§ Text passage:
========================================================================
I know that this is LZW compressed file and starts with
its magic number "1F 9D" but thats all I can figure out.
someone please tell me more details about the file header or
anything.
I am not interested about how to uncompress this file, or
what linux command can process this file.
I want to know is internal file structure/header/format/layout.
thank you in advance
A .Z file is compressed using compress and can be uncompressed with uncompress (or on some machines this is called uncompress.real). This .Z file can hold any data. .tar.Z or .taz is just a .tar file that is compressed with compress.
The first 2 bytes (MAGIC_1 and MAGIC_2) are used to check if the .Z file really is a .Z file, and not something else with accidentally the same extension. These bytes are hardcoded in the sources.
The third byte is a settings byte and holds 2 values:
The most significant bit is the block mode.
The last 5 bits indicate the maximum size of the code table (the code table is used for lzw compression).
From the original code: BLOCK_MODE=0x80; byte3=(BIT|BLOCK_MODE); and BIT is in an if/else block where it is 12..16.
If block mode is turned on, in the code table a entity will be added at place 256 (remember 0..255 are filled with the values 0..255) and this will contain the CLEAR sign. So whenever the CLEAR sign is gotten from the data stream from the file, the code table has to be reverted to it's initial state (so it has only 0..256 in it).
========================================================================
§ Supplied information:
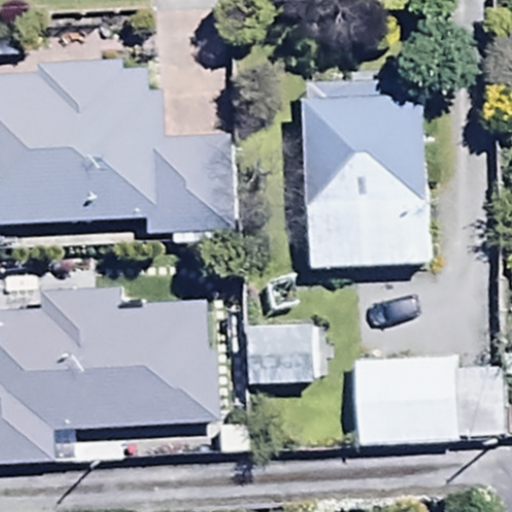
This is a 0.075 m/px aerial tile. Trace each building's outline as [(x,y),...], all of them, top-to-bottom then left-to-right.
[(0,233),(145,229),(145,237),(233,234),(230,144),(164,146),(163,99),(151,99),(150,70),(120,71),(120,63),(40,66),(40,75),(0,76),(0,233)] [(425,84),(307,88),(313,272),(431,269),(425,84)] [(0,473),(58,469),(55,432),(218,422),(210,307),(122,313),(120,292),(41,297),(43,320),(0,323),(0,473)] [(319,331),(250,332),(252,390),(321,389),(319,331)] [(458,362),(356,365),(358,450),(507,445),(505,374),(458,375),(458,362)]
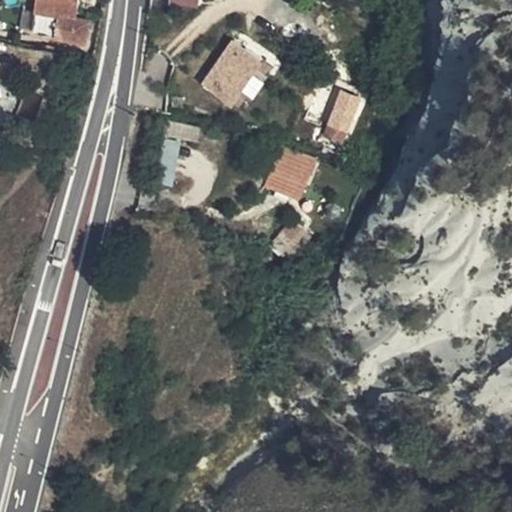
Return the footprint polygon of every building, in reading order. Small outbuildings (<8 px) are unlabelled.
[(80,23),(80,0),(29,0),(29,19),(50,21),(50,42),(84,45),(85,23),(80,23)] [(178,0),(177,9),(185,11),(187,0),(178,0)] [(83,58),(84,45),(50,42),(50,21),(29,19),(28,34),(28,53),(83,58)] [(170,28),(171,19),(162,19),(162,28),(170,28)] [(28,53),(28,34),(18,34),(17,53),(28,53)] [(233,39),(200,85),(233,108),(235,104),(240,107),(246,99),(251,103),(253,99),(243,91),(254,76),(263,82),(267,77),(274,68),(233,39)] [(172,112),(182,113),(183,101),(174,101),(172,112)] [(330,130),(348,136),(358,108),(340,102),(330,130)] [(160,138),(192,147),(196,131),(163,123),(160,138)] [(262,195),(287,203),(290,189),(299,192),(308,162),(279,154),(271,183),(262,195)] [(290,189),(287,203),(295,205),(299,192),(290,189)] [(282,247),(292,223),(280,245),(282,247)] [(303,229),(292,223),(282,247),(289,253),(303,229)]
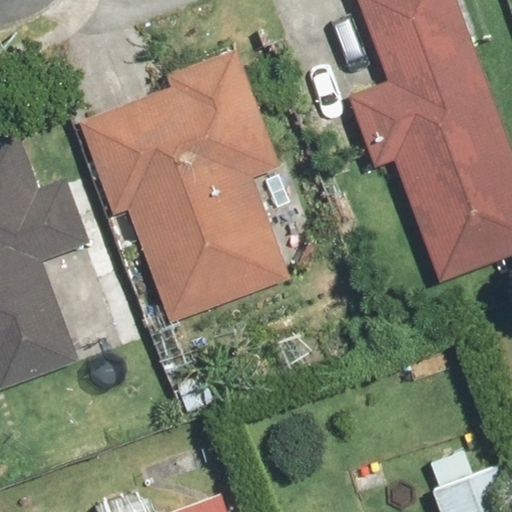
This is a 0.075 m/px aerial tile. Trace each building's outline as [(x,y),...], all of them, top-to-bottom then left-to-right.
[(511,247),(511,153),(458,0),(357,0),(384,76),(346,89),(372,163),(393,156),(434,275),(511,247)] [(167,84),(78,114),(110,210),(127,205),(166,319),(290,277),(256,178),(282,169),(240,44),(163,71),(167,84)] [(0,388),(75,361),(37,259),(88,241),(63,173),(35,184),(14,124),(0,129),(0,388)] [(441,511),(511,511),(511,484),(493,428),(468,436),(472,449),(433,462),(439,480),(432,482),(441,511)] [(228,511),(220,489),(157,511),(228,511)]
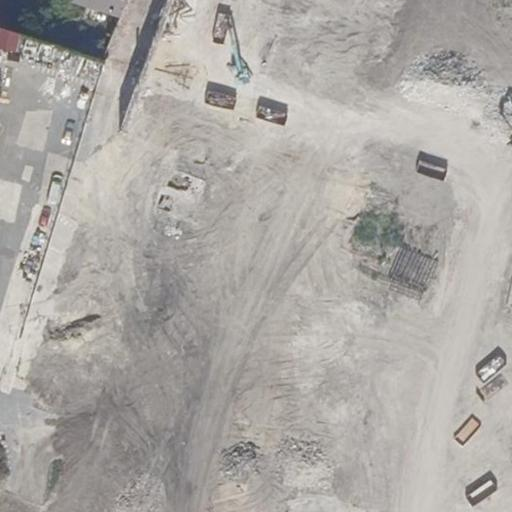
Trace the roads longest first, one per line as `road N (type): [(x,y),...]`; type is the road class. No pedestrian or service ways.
========================================================================
§ Required task:
Please set down the passage on the .Z file format again in full, word for word.

§ Solution:
I know that this is LZW compressed file and starts with
its magic number "1F 9D" but thats all I can figure out.
someone please tell me more details about the file header or
anything.
I am not interested about how to uncompress this file, or
what linux command can process this file.
I want to know is internal file structure/header/format/layout.
thank you in advance
A .Z file is compressed using compress and can be uncompressed with uncompress (or on some machines this is called uncompress.real). This .Z file can hold any data. .tar.Z or .taz is just a .tar file that is compressed with compress.
The first 2 bytes (MAGIC_1 and MAGIC_2) are used to check if the .Z file really is a .Z file, and not something else with accidentally the same extension. These bytes are hardcoded in the sources.
The third byte is a settings byte and holds 2 values:
The most significant bit is the block mode.
The last 5 bits indicate the maximum size of the code table (the code table is used for lzw compression).
From the original code: BLOCK_MODE=0x80; byte3=(BIT|BLOCK_MODE); and BIT is in an if/else block where it is 12..16.
If block mode is turned on, in the code table a entity will be added at place 256 (remember 0..255 are filled with the values 0..255) and this will contain the CLEAR sign. So whenever the CLEAR sign is gotten from the data stream from the file, the code table has to be reverted to it's initial state (so it has only 0..256 in it).